Excerpts from a dataset:
————————

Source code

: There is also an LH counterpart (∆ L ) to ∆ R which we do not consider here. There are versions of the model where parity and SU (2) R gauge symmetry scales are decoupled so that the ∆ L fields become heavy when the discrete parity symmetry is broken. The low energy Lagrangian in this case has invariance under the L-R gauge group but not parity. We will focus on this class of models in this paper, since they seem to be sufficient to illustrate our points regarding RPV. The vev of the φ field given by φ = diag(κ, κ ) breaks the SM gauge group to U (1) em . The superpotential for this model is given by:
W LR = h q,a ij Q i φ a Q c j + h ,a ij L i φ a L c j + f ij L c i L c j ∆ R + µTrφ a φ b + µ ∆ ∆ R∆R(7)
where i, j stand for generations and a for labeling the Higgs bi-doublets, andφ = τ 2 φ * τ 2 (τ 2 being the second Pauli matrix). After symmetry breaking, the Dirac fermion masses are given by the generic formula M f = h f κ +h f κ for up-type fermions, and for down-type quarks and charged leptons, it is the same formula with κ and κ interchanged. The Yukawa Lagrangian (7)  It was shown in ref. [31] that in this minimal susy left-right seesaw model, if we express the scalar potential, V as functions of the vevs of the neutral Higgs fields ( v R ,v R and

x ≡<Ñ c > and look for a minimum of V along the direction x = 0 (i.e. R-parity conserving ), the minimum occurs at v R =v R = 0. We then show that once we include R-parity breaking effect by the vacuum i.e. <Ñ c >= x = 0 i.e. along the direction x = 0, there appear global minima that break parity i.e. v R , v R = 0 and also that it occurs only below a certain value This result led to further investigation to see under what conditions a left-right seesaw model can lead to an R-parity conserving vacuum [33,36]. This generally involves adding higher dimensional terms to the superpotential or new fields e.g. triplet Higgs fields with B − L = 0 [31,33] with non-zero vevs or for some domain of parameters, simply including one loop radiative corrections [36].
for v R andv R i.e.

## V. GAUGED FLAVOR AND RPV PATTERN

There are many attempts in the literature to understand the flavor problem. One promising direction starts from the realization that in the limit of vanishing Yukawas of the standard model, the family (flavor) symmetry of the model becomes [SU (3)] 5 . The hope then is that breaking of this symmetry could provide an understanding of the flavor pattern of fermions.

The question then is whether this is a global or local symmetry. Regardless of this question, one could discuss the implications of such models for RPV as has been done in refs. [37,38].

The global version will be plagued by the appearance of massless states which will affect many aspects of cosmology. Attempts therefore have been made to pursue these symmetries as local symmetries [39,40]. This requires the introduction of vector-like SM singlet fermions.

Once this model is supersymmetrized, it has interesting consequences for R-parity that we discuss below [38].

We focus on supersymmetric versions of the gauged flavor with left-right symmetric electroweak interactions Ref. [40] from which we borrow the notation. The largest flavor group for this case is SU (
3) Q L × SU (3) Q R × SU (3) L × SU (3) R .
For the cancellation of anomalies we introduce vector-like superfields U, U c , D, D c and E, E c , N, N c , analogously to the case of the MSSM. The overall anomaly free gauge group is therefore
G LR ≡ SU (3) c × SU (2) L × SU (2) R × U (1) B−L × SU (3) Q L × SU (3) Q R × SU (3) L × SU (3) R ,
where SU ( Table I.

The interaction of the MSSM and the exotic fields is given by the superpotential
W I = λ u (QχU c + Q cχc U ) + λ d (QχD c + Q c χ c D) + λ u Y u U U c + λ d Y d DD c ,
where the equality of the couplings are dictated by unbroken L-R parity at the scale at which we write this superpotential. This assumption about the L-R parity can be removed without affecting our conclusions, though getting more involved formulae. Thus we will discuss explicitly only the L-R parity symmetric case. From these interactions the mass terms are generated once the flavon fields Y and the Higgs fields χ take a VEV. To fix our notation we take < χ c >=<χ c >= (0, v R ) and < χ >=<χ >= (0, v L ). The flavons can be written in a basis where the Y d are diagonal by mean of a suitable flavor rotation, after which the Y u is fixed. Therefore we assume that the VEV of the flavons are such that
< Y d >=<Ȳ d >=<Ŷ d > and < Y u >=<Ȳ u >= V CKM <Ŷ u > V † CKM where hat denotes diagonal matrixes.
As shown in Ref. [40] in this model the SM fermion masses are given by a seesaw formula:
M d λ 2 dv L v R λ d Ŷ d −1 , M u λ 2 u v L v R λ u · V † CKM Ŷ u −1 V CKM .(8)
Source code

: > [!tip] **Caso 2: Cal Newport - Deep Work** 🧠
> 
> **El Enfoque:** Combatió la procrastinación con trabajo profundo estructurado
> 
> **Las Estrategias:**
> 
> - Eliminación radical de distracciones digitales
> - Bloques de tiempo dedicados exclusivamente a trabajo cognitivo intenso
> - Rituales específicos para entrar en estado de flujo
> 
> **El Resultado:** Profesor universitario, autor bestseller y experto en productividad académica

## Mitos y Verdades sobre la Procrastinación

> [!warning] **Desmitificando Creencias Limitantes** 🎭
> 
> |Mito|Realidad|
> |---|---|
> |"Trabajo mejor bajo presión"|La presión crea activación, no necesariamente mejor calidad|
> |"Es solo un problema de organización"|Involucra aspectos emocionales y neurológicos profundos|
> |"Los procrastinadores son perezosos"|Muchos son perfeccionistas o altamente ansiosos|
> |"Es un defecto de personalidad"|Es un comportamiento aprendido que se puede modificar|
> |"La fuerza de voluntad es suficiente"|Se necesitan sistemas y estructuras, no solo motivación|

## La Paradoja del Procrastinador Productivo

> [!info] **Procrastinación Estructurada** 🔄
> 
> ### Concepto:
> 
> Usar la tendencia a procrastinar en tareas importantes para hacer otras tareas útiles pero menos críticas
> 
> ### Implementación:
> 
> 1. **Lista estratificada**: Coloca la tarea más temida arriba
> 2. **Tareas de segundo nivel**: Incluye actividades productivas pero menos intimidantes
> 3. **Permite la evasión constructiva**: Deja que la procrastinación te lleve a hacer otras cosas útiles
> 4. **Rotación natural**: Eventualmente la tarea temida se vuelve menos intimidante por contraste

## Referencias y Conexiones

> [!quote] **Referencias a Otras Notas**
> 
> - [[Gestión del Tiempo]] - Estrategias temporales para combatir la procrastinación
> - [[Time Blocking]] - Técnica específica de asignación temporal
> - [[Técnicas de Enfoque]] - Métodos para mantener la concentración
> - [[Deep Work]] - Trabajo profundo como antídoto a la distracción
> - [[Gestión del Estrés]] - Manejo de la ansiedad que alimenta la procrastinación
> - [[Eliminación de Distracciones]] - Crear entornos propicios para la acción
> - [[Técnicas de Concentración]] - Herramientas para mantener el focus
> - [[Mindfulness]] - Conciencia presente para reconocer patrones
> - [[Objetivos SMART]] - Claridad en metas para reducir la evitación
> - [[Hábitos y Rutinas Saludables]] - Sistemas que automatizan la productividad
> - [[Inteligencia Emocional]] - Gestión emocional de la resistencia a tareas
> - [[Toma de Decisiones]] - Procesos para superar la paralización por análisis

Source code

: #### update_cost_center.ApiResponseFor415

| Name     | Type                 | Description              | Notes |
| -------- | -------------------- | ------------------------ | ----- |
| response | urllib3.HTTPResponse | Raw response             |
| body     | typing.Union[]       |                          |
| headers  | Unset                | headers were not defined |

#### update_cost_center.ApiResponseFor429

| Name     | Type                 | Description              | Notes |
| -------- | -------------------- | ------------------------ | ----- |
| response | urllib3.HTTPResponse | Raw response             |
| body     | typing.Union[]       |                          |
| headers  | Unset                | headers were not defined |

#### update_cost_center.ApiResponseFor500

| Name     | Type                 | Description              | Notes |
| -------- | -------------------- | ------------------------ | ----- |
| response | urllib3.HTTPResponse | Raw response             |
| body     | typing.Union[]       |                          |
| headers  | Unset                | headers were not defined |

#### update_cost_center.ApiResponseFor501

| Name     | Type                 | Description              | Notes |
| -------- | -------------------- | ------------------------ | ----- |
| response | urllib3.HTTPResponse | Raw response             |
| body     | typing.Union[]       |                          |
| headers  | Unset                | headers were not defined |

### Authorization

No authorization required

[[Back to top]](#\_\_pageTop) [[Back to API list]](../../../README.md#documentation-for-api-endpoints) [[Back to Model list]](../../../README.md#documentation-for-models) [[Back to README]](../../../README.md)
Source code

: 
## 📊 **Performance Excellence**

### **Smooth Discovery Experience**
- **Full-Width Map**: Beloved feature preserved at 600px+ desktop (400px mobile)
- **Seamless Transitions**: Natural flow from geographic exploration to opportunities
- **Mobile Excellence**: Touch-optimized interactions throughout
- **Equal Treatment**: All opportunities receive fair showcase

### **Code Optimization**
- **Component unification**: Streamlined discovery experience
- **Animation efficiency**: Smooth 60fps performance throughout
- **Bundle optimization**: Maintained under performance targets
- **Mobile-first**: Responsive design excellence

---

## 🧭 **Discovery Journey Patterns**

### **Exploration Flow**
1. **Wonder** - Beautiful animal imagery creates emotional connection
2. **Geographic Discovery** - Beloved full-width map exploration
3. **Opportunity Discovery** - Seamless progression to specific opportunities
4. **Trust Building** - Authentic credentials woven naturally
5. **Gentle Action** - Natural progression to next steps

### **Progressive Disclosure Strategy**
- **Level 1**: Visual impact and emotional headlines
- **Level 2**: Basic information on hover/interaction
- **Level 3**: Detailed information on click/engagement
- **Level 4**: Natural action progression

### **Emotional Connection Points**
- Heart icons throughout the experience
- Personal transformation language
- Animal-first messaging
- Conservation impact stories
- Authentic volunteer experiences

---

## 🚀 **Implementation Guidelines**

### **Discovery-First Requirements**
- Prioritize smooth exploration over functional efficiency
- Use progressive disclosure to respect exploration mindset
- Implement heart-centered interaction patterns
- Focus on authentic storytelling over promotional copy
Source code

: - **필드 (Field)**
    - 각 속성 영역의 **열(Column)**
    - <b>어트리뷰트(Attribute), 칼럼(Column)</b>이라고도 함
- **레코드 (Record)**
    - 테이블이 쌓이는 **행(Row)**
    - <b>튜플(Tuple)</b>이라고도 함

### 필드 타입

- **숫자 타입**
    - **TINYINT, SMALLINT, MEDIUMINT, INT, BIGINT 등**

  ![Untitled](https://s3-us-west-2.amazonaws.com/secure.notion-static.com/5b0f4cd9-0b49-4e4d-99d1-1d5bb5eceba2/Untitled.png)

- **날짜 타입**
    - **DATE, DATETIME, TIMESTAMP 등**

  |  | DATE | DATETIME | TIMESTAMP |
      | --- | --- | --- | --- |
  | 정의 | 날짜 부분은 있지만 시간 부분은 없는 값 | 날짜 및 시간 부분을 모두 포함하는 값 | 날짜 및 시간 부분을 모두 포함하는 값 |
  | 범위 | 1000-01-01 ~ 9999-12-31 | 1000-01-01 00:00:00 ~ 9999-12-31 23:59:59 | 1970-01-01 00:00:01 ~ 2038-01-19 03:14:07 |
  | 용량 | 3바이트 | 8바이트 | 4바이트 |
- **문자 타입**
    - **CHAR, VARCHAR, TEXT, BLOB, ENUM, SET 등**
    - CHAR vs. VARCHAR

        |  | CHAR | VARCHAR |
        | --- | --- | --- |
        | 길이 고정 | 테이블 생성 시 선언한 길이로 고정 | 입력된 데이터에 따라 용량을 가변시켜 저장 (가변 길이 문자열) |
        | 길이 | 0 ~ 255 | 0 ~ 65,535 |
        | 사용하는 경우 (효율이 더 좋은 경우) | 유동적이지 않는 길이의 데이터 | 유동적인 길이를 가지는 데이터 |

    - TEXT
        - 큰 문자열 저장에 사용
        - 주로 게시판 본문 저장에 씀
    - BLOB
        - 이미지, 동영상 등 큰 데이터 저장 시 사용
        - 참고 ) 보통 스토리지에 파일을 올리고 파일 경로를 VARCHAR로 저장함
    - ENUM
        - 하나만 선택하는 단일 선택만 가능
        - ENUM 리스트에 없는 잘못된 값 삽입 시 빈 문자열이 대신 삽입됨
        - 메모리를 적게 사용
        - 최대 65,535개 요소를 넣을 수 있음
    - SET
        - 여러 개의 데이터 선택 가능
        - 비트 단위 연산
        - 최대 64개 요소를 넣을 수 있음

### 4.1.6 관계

————————

▶ **PROBLEM DESCRIPTION**
Copy the lines from the one containing "- **필드 (Field)**" through the one containing "- **DATE, DATETIME, TIMESTAMP 등**", including both of those lines.

▶ **ANSWER BELOW**
: - **필드 (Field)**
    - 각 속성 영역의 **열(Column)**
    - <b>어트리뷰트(Attribute), 칼럼(Column)</b>이라고도 함
- **레코드 (Record)**
    - 테이블이 쌓이는 **행(Row)**
    - <b>튜플(Tuple)</b>이라고도 함

### 필드 타입

- **숫자 타입**
    - **TINYINT, SMALLINT, MEDIUMINT, INT, BIGINT 등**

  ![Untitled](https://s3-us-west-2.amazonaws.com/secure.notion-static.com/5b0f4cd9-0b49-4e4d-99d1-1d5bb5eceba2/Untitled.png)

- **날짜 타입**
    - **DATE, DATETIME, TIMESTAMP 등**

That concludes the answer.